Publishing music on the web is now much like publishing poetry here. Anybody can post an MP3 file to their website. No additional server support is necessary, as is the case with RealPlayer.
I am also pleased to discover ifilm.net. Ifilm.net allows independent filmmakers to get their stuff "out there." You will find films that vary in length from 5 minutes to 50 minutes. The quality of the motion picture through my connection (lucky to get over 31K) challenges my attention, but the technology will improve. Cable connects get the full pleasure. If you haven't gotten RealPlayer, which you need for the video, well you know what to do.
Musicians, visual artists, filmmakers, as well as writers are finding that they can bypass the corporate publishers and distributors, which before were so infuriatingly necessary if an artist wanted his/her work to be experienced. That's all an artist really wants anyway. All they really want is to get their stuff "out there," so people can see it -- or hear it, or read it...
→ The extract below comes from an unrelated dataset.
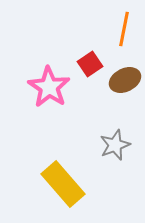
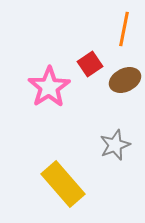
pink star: rotated 6 degrees clockwise
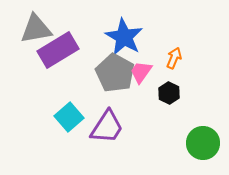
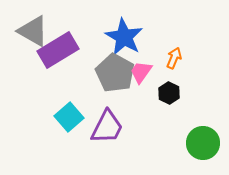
gray triangle: moved 3 px left, 2 px down; rotated 40 degrees clockwise
purple trapezoid: rotated 6 degrees counterclockwise
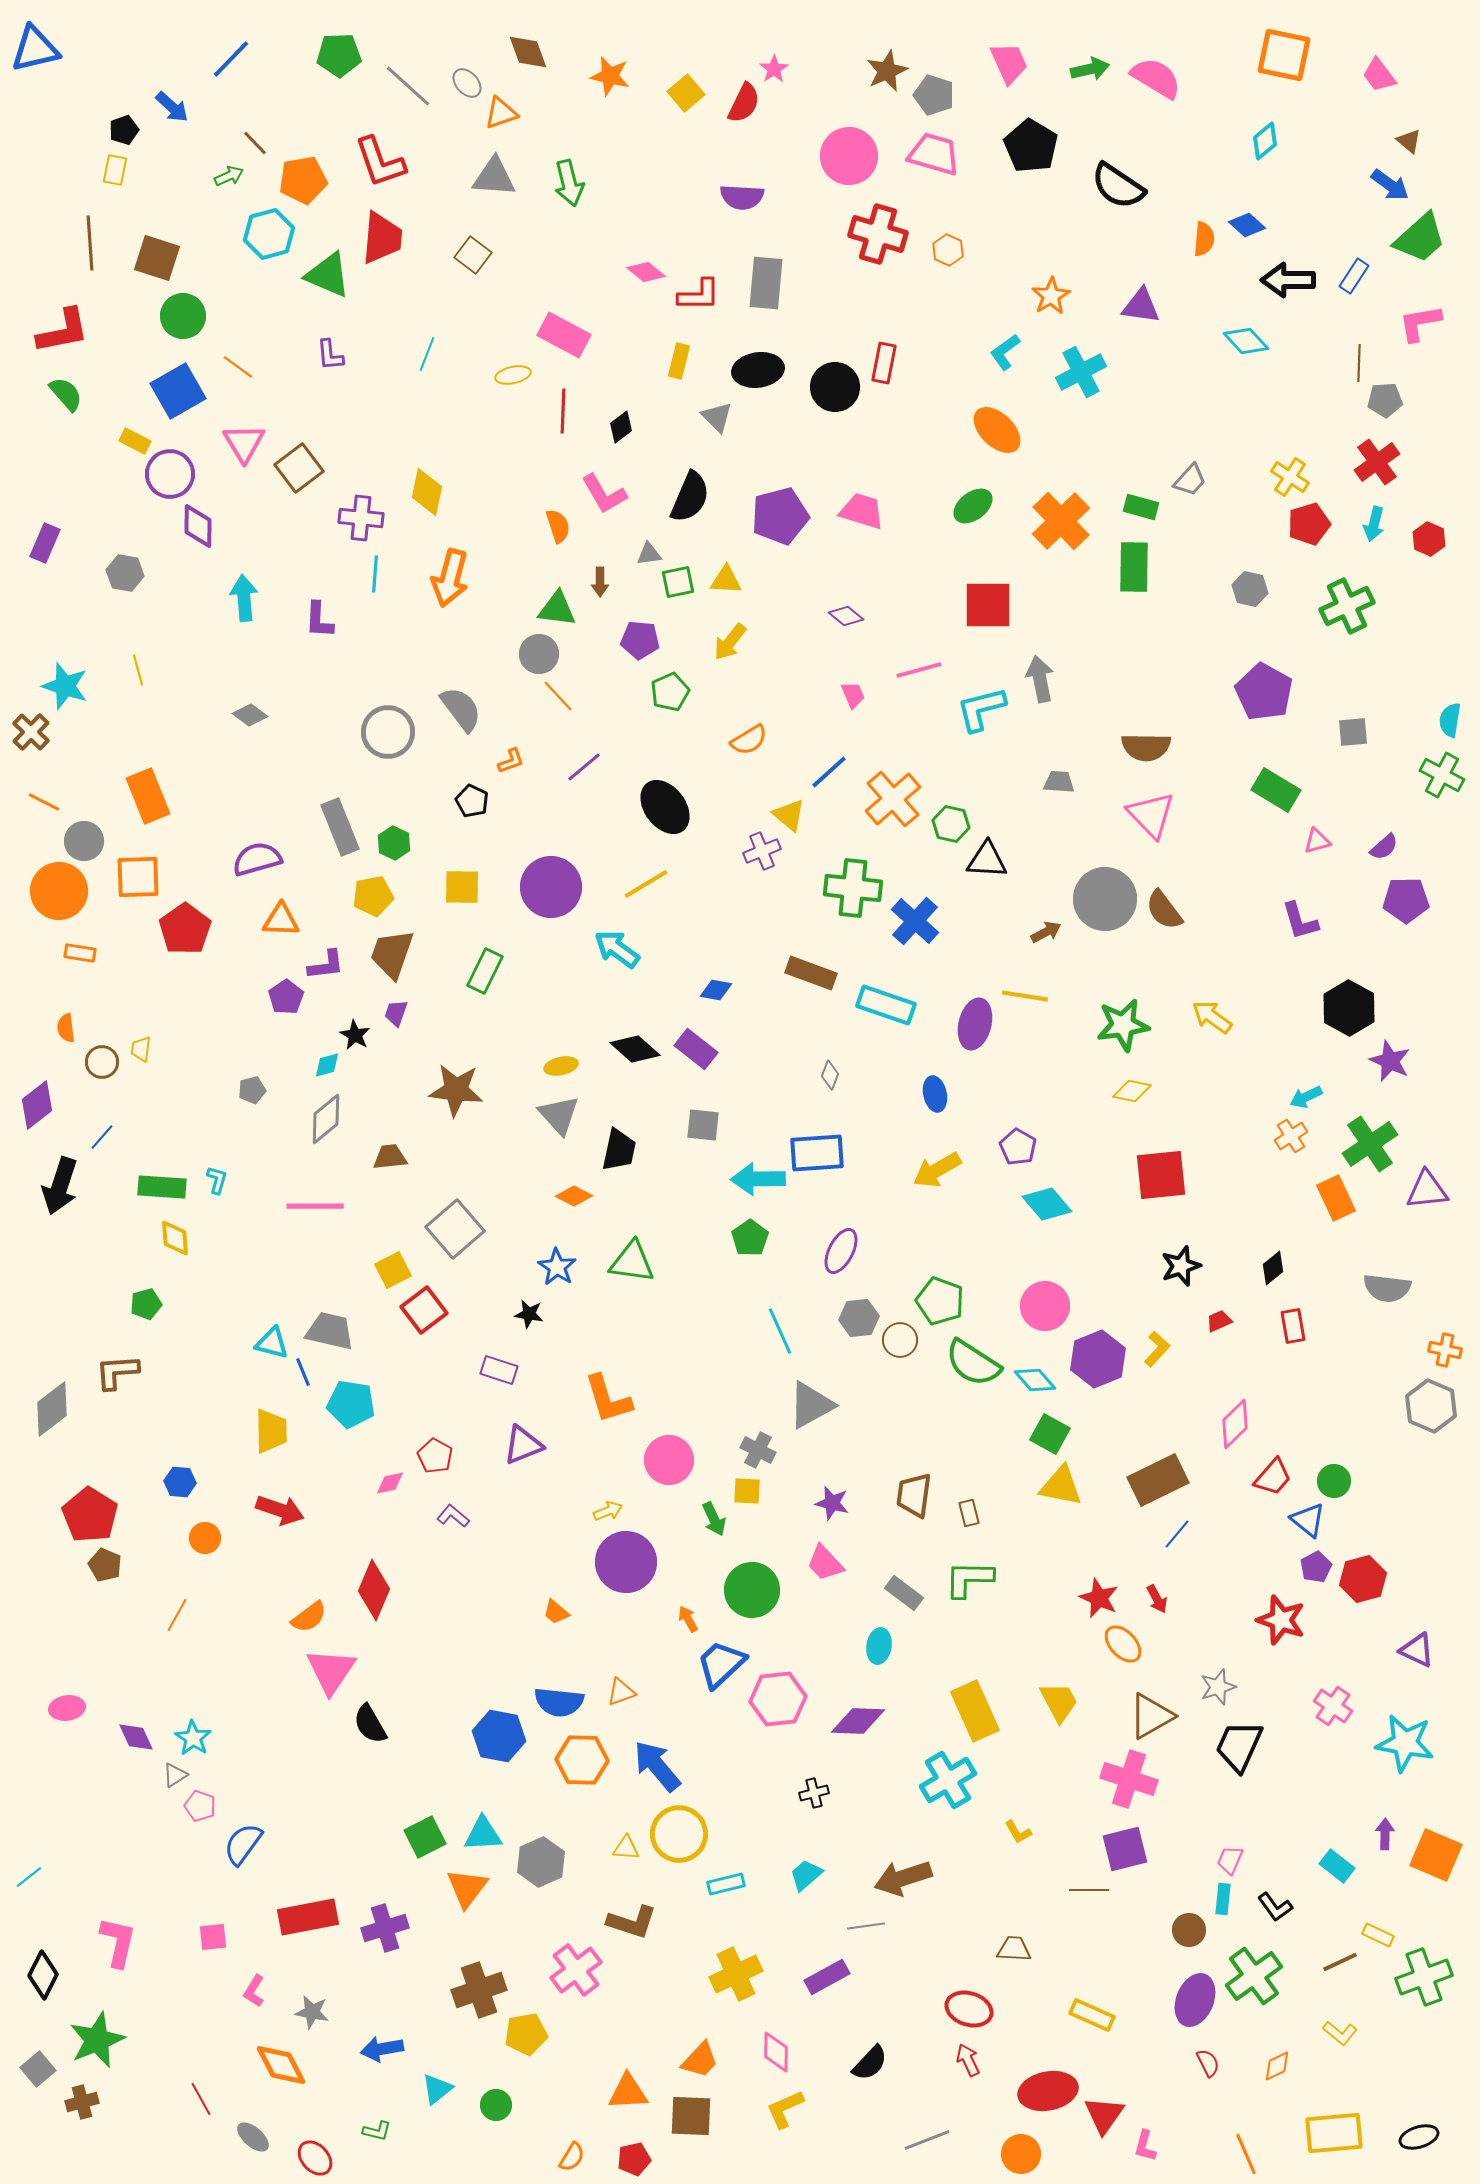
You've heard the phrase, "All a true artist wants is his bread and his art." There have always been many more artists who do it purely for self-discovery and love of the art, than those who make a living at it. 99% of them, like myself, work a day job to feed their face, and feed their soul through creativity in the evening. The web allows this multitude of quiet creators to transmit their work such that their friends and family can see it, and allow others to stumble upon it. It's those stumblers that make it special. Your friends will always be nice about your work. It's that guy or gal who lands at your site, sees your stuff, and takes a few minutes to write you an email saying that they like it. That makes it worth learning HTML and renting webspace. And hey, you never know, you might end up marrying them.